Effect of exogenous hydrogen sulfide on extracellular matrix-associated proteins and the TGF-β1/Smad3 pathway in myocardial tissues. (A) Protein expression levels of MMP-2, TIMP-2, collagen-I and collagen-III in myocardium. (B) Expression levels of TGF-β1/Smad3 pathway-related proteins in myocardium. Data are presented as the mean ± SD. n=8/group. ^**P<0.01 vs.

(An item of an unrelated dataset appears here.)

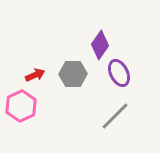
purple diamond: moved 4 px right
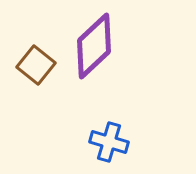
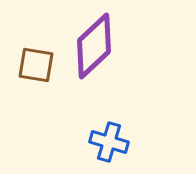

NC group; ^##P<0.01 vs. DM group. TGF-β1, transforming growth factor-β1; Smad3, SMAD family member 3; MMP-2, matrix metalloproteinase-2; TIMP-2, tissue inhibitor of metalloproteinase-2; NC, normal control; DM, diabetes mellitus; NaHS, sodium hydrosulfide; p-, phosphorylated.

Figure 6

Effect of exogenous hydrogen sulfide on the canonical Wnt pathway and WISP-1 expression in myocardial tissues. (A) Western blot analysis of the protein expression of β-catenin, GSK-3β and p-GSK-3β. (B) Immunohistochemical study of WISP-1 was performed in myocardial tissues. (C) Ratio of WISP-1-positive cells in each group. Data are presented as the mean ± SD. n=8/group. ^**P<0.01 vs. NC group; ^##P<0.01 vs. DM group. WISP-1, Wnt1-inducible signaling pathway protein-1; GSK-3β, glycogen synthase kinase-3β; p-, phosphorylated; NC, normal control; DM, diabetes mellitus; NaHS, sodium hydrosulfide.

Figure 7

Possible antifibrotic mechanism of exogenous hydrogen sulfide in diabetic cardiomyocytes. H₂S, hydrogen sulfide; TGF-β1, transforming growth factor-β1; R, receptor; GSK-3β, glycogen synthase kinase-3β; APC, adenomatous polyposis coli; p-, phosphorylated; Smad3, SMAD family member 3; P, phosphate; TCF/LEF, T-cell factor/lymphoid enhancer factor; WISP-1, Wnt1-inducible signaling pathway protein-1; MMP, matrix metalloproteinase; TIMP, tissue inhibitor of metalloproteinase.